Dokumen ▸

Otak – Atik Dana Pendidikan, Panik APBN Oleng

Oleh: Ariani

(Guru dan penulis Muslimah)

 

Lensa Media News – Komisi X DPR RI sepakat menolak usulan untuk mengkaji ulang anggaran wajib (mandatory spending) untuk pendidikan sebesar 20 % dari APBN karena dalam Undang-Undang Dasar (UUD) 1945 Pasal 31 Ayat 4 jelas menyebutkan bahwa negara wajib memprioritaskan anggaran pendidikan sekurang-kurangnya 20 % dari APBN dan APBD untuk memenuhi penyelenggaraan pendidikan nasional (merdeka.com, 06/09/2024). Menteri Keuangan (Menkeu) Sri Mulyani dalam rapat kerja dengan Badan Anggaran DPR RI mengusulkan agar anggaran wajib (mandatory spending) untuk pendidikan sebesar 20% dari belanja negara dikaji ulang. Sebab, dia menilai belanja wajib 20% seharusnya dialokasikan dari pendapatan negara, bukan belanja negara, mengingat belanja negara cenderung tidak pasti.

Data yang Ditampilkan ▸
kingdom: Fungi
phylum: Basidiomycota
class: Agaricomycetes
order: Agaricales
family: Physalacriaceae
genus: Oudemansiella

Uraian Tugas ▸
Jawab pertanyaan berikut berdasarkan artikel tentang anggaran pendidikan di atas.
1. Siapa penulis artikel tersebut?
2. Pasal dan ayat berapa dalam UUD 1945 yang mewajibkan negara memprioritaskan anggaran pendidikan sekurang-kurangnya 20%?
3. Menurut Sri Mulyani, dari mana belanja wajib 20% untuk pendidikan seharusnya dialokasikan?

Pembahasan Jawaban ▸
1. Ariani, seorang guru dan penulis Muslimah.
2. Pasal 31 Ayat 4.
3. Dari pendapatan negara, bukan belanja negara.